His jazz combo was scheduled to play the Newport Jazz Festival but found itself on the sidelines after riots closed the festival. His album astonished both jazz and country circles, and a follow-up album, “The Unforgettable Guitar of Hank Garland”, was issued.
At the request of Gibson Guitar company president, Ted McCarty, Garland and fellow guitarist Billy Byrd strongly influenced the design of the Byrdland guitar, which derived from the Gibson L-5 guitar.
In September 1961, he was playing for the soundtrack of Presley’s movie, “Follow That Dream” when his 1959 Chevy Nomad station wagon crashed near Springfield, Tenn., throwing Garland from the car and leaving him in a coma for months. He recovered with the help of his brother Billy, but not sufficiently to return to the studios. It was believed that electroconvulsive therapy, prescribed by his doctors, may have caused more damage to his brain. Billy claimed that the crash was actually an attempted murder by someone in the Nashville music scene. He had photos showing bullet holes in the car.

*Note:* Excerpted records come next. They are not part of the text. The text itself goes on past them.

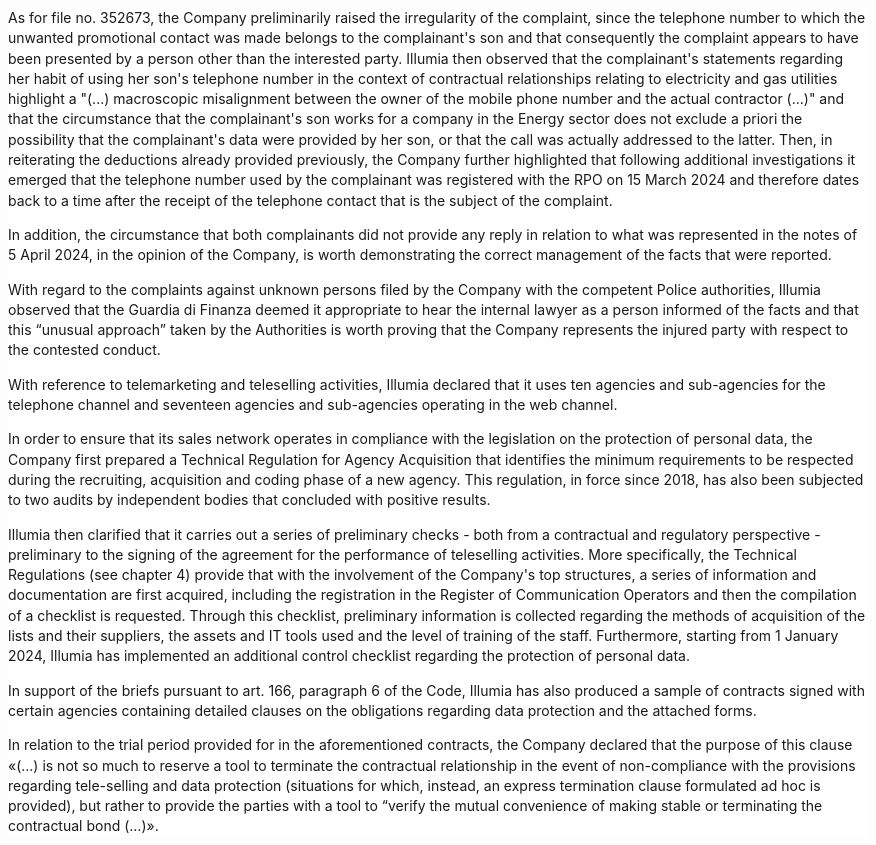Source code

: As for file no. 352673, the Company preliminarily raised the irregularity of the complaint, since the telephone number to which the unwanted promotional contact was made belongs to the complainant's son and that consequently the complaint appears to have been presented by a person other than the interested party. Illumia then observed that the complainant's statements regarding her habit of using her son's telephone number in the context of contractual relationships relating to electricity and gas utilities highlight a "(...) macroscopic misalignment between the owner of the mobile phone number and the actual contractor (...)" and that the circumstance that the complainant's son works for a company in the Energy sector does not exclude a priori the possibility that the complainant's data were provided by her son, or that the call was actually addressed to the latter. Then, in reiterating the deductions already provided previously, the Company further highlighted that following additional investigations it emerged that the telephone number used by the complainant was registered with the RPO on 15 March 2024 and therefore dates back to a time after the receipt of the telephone contact that is the subject of the complaint.

In addition, the circumstance that both complainants did not provide any reply in relation to what was represented in the notes of 5 April 2024, in the opinion of the Company, is worth demonstrating the correct management of the facts that were reported. 

With regard to the complaints against unknown persons filed by the Company with the competent Police authorities, Illumia observed that the Guardia di Finanza deemed it appropriate to hear the internal lawyer as a person informed of the facts and that this “unusual approach” taken by the Authorities is worth proving that the Company represents the injured party with respect to the contested conduct.

With reference to telemarketing and teleselling activities, Illumia declared that it uses ten agencies and sub-agencies for the telephone channel and seventeen agencies and sub-agencies operating in the web channel. 

In order to ensure that its sales network operates in compliance with the legislation on the protection of personal data, the Company first prepared a Technical Regulation for Agency Acquisition that identifies the minimum requirements to be respected during the recruiting, acquisition and coding phase of a new agency. This regulation, in force since 2018, has also been subjected to two audits by independent bodies that concluded with positive results. 

Illumia then clarified that it carries out a series of preliminary checks - both from a contractual and regulatory perspective - preliminary to the signing of the agreement for the performance of teleselling activities. More specifically, the Technical Regulations (see chapter 4) provide that with the involvement of the Company's top structures, a series of information and documentation are first acquired, including the registration in the Register of Communication Operators and then the compilation of a checklist is requested. Through this checklist, preliminary information is collected regarding the methods of acquisition of the lists and their suppliers, the assets and IT tools used and the level of training of the staff. Furthermore, starting from 1 January 2024, Illumia has implemented an additional control checklist regarding the protection of personal data.

In support of the briefs pursuant to art. 166, paragraph 6 of the Code, Illumia has also produced a sample of contracts signed with certain agencies containing detailed clauses on the obligations regarding data protection and the attached forms.

In relation to the trial period provided for in the aforementioned contracts, the Company declared that the purpose of this clause «(…) is not so much to reserve a tool to terminate the contractual relationship in the event of non-compliance with the provisions regarding tele-selling and data protection (situations for which, instead, an express termination clause formulated ad hoc is provided), but rather to provide the parties with a tool to “verify the mutual convenience of making stable or terminating the contractual bond (…)».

When noted Nashville journalist Peter Cooper asked Chet Atkins a number of years ago who he thought the best guitar player to ever come to Nashville was, Atkins stated without hesitation, “Hank Garland.” “Chet wasn’t wrong,” said Harold Bradley, an A-Teamer who, after the accident, took over for Garland as the most recorded guitarist in Nashville. “I am very humble about my playing because Hank Garland is the standard.”
“I can’t even imagine what he would have become had he not been in that accident,” said Brad Paisley, a guitarist and contemporary country hit-maker who received a Grammy nomination for his own version of “Sugarfoot Rag.” “You’re talking about 40 years of lost innovation that could have come only from him.”
In 2008, Garland’s life story was the basis for the movie “Crazy.”